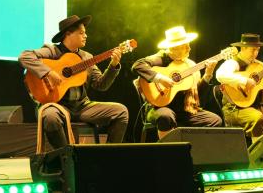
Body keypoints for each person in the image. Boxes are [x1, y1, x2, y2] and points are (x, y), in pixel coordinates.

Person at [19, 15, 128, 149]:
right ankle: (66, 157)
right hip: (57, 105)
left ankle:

==

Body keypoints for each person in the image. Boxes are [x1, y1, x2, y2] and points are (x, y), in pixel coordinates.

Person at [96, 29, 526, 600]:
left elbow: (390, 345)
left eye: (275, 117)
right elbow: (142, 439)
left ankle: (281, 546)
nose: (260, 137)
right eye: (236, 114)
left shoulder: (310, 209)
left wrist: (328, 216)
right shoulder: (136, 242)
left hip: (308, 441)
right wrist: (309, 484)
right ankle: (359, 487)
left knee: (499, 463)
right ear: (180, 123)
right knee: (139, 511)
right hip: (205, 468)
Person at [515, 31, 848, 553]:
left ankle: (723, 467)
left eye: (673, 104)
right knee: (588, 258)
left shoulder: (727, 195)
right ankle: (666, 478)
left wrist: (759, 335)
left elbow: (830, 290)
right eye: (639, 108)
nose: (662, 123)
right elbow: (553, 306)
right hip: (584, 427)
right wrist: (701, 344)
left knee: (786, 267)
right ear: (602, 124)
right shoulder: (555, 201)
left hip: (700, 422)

**WORK REQUEST**
Write down again, exactly as given, only the lines above that fall from the line with "right eye: (236, 114)" to the line with "left hip: (700, 422)", inclusive.

**SOLUTION FOR THIS PROBLEM**
right eye: (236, 114)
left shoulder: (310, 209)
left wrist: (328, 216)
right shoulder: (136, 242)
left hip: (308, 441)
right wrist: (309, 484)
right ankle: (359, 487)
left knee: (499, 463)
right ear: (180, 123)
right knee: (139, 511)
right hip: (205, 468)
Person at [515, 31, 848, 553]:
left ankle: (723, 467)
left eye: (673, 104)
right knee: (588, 258)
left shoulder: (727, 195)
right ankle: (666, 478)
left wrist: (759, 335)
left elbow: (830, 290)
right eye: (639, 108)
nose: (662, 123)
right elbow: (553, 306)
right hip: (584, 427)
right wrist: (701, 344)
left knee: (786, 267)
right ear: (602, 124)
right shoulder: (555, 201)
left hip: (700, 422)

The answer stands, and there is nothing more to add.